Hablamos durante meses sobre las personas y los acontecimientos de su vida, pero nada parecía marcar la diferencia. Siempre tenía razones para no hacer los cambios en su vida que traerían más vitalidad. El resultado fue que siguió sintiéndose vacía.

Un día, me dijo: “Iba en el tren de vuelta a casa desde el trabajo y vi una rosa tirada en las vías». Se quedó en silencio durante un minuto. Ambos contemplamos la imagen. Luego cambió de tema.

Unas semanas después, mencionó casualmente la rosa en las vías. Le dije: “Esa es una imagen poderosa, y claramente tiene mucho significado para ti». No respondió, así que me aventuré: “¿Quién crees que pudo haber tirado la rosa en las vías?»

“¡Oh, eso es obvio!», dijo con entusiasmo. “¡Fue el terrorista!». La mujer sentada frente a mí se convirtió en una leona despertando, alguien a quien nunca antes había conocido.

Hipnotizado por su transformación, repetí: “¿El terrorista?»

“Sí, ¡la parte de mí que está tan dolida y enfadada que me uniría a cualquier causa y me haría explotar y haría explotar a cualquiera porque mi vida no importa de todos modos!»

Para mis adentros dije: “Dios mío», porque nunca antes había entendido la mente del terrorista. Y nunca habría sospechado que un terrorista acechaba dentro de un ser humano tan insignificante. Pero ahora sabía cómo proceder en la terapia: superar el dolor y la ira para llegar al corazón vacío que clamaba tan ferozmente por ser amado.

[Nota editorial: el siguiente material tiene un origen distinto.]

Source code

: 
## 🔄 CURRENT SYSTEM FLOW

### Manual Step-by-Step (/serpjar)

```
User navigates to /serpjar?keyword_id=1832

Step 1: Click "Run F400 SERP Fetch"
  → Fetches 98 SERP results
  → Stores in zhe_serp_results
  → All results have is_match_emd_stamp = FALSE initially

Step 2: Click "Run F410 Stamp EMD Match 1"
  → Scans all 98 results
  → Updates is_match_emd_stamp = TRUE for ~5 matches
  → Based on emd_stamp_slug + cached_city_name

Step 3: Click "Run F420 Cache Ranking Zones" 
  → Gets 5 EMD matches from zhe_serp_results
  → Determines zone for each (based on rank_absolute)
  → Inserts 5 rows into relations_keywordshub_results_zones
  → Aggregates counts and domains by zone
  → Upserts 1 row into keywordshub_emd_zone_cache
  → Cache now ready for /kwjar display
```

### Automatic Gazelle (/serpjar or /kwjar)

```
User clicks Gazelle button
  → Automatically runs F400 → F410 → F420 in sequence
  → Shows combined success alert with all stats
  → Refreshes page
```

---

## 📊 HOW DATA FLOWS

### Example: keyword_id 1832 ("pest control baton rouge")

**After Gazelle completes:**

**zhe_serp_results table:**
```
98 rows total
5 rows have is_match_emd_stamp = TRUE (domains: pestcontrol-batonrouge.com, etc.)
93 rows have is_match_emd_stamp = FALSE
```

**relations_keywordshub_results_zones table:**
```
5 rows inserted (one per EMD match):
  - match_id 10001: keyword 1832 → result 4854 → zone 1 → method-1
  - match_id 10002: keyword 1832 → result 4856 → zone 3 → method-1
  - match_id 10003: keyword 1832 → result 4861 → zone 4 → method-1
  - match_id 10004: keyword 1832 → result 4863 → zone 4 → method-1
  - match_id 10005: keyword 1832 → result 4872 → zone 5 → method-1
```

Una vez que nos comprometemos con la práctica de abrir nuestros corazones a los terroristas, a la guerra y a toda la vida, es más fácil sintonizarnos con la guía divina que nos permitirá convertirnos en instrumentos de paz, lo que incluye tomar medidas que hagan que la guerra y los terroristas sean menos comunes, y la vida más hermosa. Pero incluso cuando no estamos actuando, somos una presencia pacífica que puede sacar lo mejor de aquellos con quienes interactuamos.

Es útil emprender la práctica cuáquera clásica de sentarse en meditación todos los días. La investigación ahora ha demostrado lo que los maestros espirituales siempre nos han dicho: que la meditación diaria regular aumentará significativamente el nivel de desarrollo psicoespiritual de una persona. Al enfocar nuestra intención, podemos ir más allá de la charla de la mente centrando nuestra conciencia en el silencio de nuestros corazones. Cuando tengo dificultades para mover el centro de mi conciencia de mi cabeza a mi corazón, me resulta útil decir interiormente: “Veré el mundo a través de los ojos de mi corazón». Dentro de esa quietud interior, somos más capaces de discernir la guía de Dios.

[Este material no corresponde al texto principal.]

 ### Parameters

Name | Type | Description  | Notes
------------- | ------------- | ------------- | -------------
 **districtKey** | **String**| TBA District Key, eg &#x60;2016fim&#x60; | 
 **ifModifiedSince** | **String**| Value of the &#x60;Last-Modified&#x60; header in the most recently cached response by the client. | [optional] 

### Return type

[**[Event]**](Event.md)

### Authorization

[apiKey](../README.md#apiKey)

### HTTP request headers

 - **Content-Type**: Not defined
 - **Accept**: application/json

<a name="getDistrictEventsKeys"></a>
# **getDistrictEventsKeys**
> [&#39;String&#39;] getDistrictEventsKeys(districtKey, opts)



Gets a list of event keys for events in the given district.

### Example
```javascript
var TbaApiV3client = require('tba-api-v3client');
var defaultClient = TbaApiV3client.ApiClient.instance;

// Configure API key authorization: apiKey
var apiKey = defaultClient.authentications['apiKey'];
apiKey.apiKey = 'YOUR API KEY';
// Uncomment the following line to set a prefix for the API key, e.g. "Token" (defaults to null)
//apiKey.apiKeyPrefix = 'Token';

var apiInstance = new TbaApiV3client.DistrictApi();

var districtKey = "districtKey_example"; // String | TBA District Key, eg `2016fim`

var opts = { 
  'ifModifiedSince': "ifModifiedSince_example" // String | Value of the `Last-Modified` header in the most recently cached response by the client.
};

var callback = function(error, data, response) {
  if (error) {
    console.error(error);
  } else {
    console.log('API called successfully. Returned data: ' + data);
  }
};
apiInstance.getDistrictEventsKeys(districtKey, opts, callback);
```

Cuando San Francisco oró: “Oh, Señor, hazme un instrumento de Tu paz», estaba yendo más allá de su propio juicio sobre lo que debía hacerse y permitiendo que el Espíritu dentro de sí mismo dirigiera sus acciones. Al contemplar la distinción entre hacer buenas obras por la paz y ser un instrumento de paz, nos damos cuenta de que la diferencia radica en quién —o Quién— está dirigiendo nuestras acciones.

Las acciones que surgen de un corazón abierto, centrado en lo Divino, tienen un poder y una sabiduría que admiramos en las acciones de los primeros Amigos y que tanto necesitamos hoy.

Anne C. Highland

Anne C. Highland es psicóloga clínica; su consulta privada se centra en la relación entre la psicología y la espiritualidad. Asiste al Meeting de Gwynedd (Pa.).